If you’re uncomfortable with this, try to find a shop where you will be free to look through everything for yourself. From the moment you enter the salon, be mindful of the way you’re being treated and of the way the salespeople are making you feel. Are they treating you respectfully? Or are they acting haughty? If it’s the latter you may want to take your business elsewhere. This is where all the knowledge you’ve armed yourself with will come in handy. If you can talk expertly about dress silhouettes and styles, the salesperson will know she’s dealing with an informed consumer. Take advantage of a salesperson’s expertise. She works with brides every day -- if anyone knows about dresses, she does. Bounce ideas off of her, and consider her advice. If anyone tries to talk you out of or into something, or makes you feel uncomfortable about your decisions, remember that a good salesperson will never push you to buy something you’re unsure about.
How to Shop
When you finally step into the dressing room, try to keep an open mind. If the salesperson brings you something she says you must try it -- even if you detest the way it looks on the hanger. Many a bride has ended up waltzing down the aisle in a gown the salesperson had to persuade her to try on. And while certain styles work best on certain body types, it helps to try on all different kinds of dresses, then decide what shape and style you look and feel best in. One of the biggest misconceptions about bridal gowns is that they only come as is. The truth is, most gowns can be ordered in alternative forms. So if you like the bodice of one and the skirt of another, ask to have them put together to form your dream dress (provided, of course, that both gowns come from the same designer). And don’t be afraid to ask to have embellishments like bows and beads added or removed. Keep in mind, though, that the more you stray from the original design, the more it will cost you in the end.

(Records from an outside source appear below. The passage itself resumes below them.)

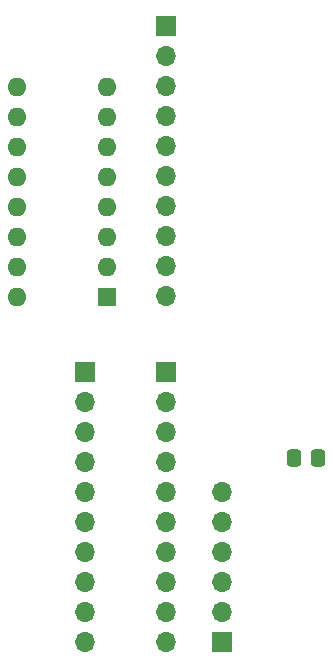
<source format=gbr>
%TF.GenerationSoftware,KiCad,Pcbnew,8.0.5*%
%TF.CreationDate,2024-11-12T16:02:30-04:00*%
%TF.ProjectId,RAMAUXB_V2_Github,52414d41-5558-4425-9f56-325f47697468,rev?*%
%TF.SameCoordinates,Original*%
%TF.FileFunction,Soldermask,Bot*%
%TF.FilePolarity,Negative*%
%FSLAX46Y46*%
G04 Gerber Fmt 4.6, Leading zero omitted, Abs format (unit mm)*
G04 Created by KiCad (PCBNEW 8.0.5) date 2024-11-12 16:02:30*
%MOMM*%
%LPD*%
G01*
G04 APERTURE LIST*
G04 Aperture macros list*
%AMRoundRect*
0 Rectangle with rounded corners*
0 $1 Rounding radius*
0 $2 $3 $4 $5 $6 $7 $8 $9 X,Y pos of 4 corners*
0 Add a 4 corners polygon primitive as box body*
4,1,4,$2,$3,$4,$5,$6,$7,$8,$9,$2,$3,0*
0 Add four circle primitives for the rounded corners*
1,1,$1+$1,$2,$3*
1,1,$1+$1,$4,$5*
1,1,$1+$1,$6,$7*
1,1,$1+$1,$8,$9*
0 Add four rect primitives between the rounded corners*
20,1,$1+$1,$2,$3,$4,$5,0*
20,1,$1+$1,$4,$5,$6,$7,0*
20,1,$1+$1,$6,$7,$8,$9,0*
20,1,$1+$1,$8,$9,$2,$3,0*%
G04 Aperture macros list end*
%ADD10R,1.600000X1.600000*%
%ADD11O,1.600000X1.600000*%
%ADD12R,1.700000X1.700000*%
%ADD13O,1.700000X1.700000*%
%ADD14RoundRect,0.250000X-0.337500X-0.475000X0.337500X-0.475000X0.337500X0.475000X-0.337500X0.475000X0*%
G04 APERTURE END LIST*
D10*
%TO.C,J2*%
X89615000Y-114515000D03*
D11*
X89615000Y-111975000D03*
X89615000Y-109435000D03*
X89615000Y-106895000D03*
X89615000Y-104355000D03*
X89615000Y-101815000D03*
X89615000Y-99275000D03*
X89615000Y-96735000D03*
X81995000Y-96735000D03*
X81995000Y-99275000D03*
X81995000Y-101815000D03*
X81995000Y-104355000D03*
X81995000Y-106895000D03*
X81995000Y-109435000D03*
X81995000Y-111975000D03*
X81995000Y-114530000D03*
%TD*%
D12*
%TO.C,J4*%
X99325000Y-143725000D03*
D13*
X99325000Y-141185000D03*
X99325000Y-138645000D03*
X99325000Y-136105000D03*
X99325000Y-133565000D03*
X99325000Y-131025000D03*
%TD*%
D14*
%TO.C,C3*%
X105402500Y-128110000D03*
X107477500Y-128110000D03*
%TD*%
D12*
%TO.C,J6*%
X94550000Y-120850000D03*
D13*
X94550000Y-123390000D03*
X94550000Y-125930000D03*
X94550000Y-128470000D03*
X94550000Y-131010000D03*
X94550000Y-133550000D03*
X94550000Y-136090000D03*
X94550000Y-138630000D03*
X94550000Y-141170000D03*
X94550000Y-143710000D03*
%TD*%
D12*
%TO.C,J3*%
X87700000Y-120855000D03*
D13*
X87700000Y-123395000D03*
X87700000Y-125935000D03*
X87700000Y-128475000D03*
X87700000Y-131015000D03*
X87700000Y-133555000D03*
X87700000Y-136095000D03*
X87700000Y-138635000D03*
X87700000Y-141175000D03*
X87700000Y-143715000D03*
%TD*%
D12*
%TO.C,J5*%
X94550000Y-91550000D03*
D13*
X94550000Y-94090000D03*
X94550000Y-96630000D03*
X94550000Y-99170000D03*
X94550000Y-101710000D03*
X94550000Y-104250000D03*
X94550000Y-106790000D03*
X94550000Y-109330000D03*
X94550000Y-111870000D03*
X94550000Y-114410000D03*
%TD*%
M02*

</source>
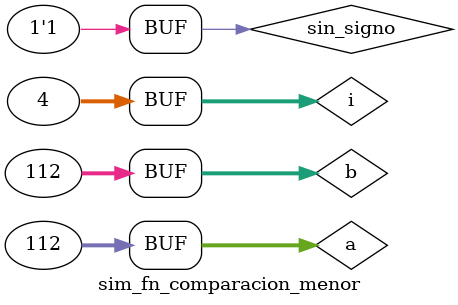
<source format=v>
`include "fn_comparacion_menor.v"
module sim_fn_comparacion_menor ;
    integer i;
    reg  [31:0]a;
    reg  [31:0]b;
    reg         sin_signo;
    wire  [31:0]Y;
    fn_comparacion_menor dut (
        .Y (Y),
        .a (a),
        .b (b),
        .sin_signo (sin_signo)
    );

    initial begin
        $dumpfile("fn_comparacion_menor.vcd");
        $dumpvars(0);
        for (i=0;i<4;i = i + 1) begin
            a = {$random}%2001 - 1000; // $random genera un integer aleatorio {} es una concatenacion, su resultado es sin signo
            b = {$random}%2001 - 1000; // numero aleatorio entre -1000 y 1000
            sin_signo = 0;
            #10; // espera 10 unidades de tiempo
            sin_signo = 1;
            #10;
        end
        a = 112;
        b = 112;
        sin_signo = 0;
        #10;
        sin_signo = 1;
        #10;
    end
endmodule

</source>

Something else to remember: Give yourself options and lots of time to think before you buy. Even after you think you’ve found your gown, take a bit to be absolutely sure it’s the one for you. Since bridal gowns are custom-made, most salons put a no-return policy in their contracts. And lastly, always trust your instincts. Ask yourself, can I really see myself walking down the aisle swathed in this gown? Is this how I pictured myself looking as a bride? If not, take it off and move on. But if the gown passes muster, take a deep breath, smile at your reflection, and breathe a huge sigh of relief -your search is over!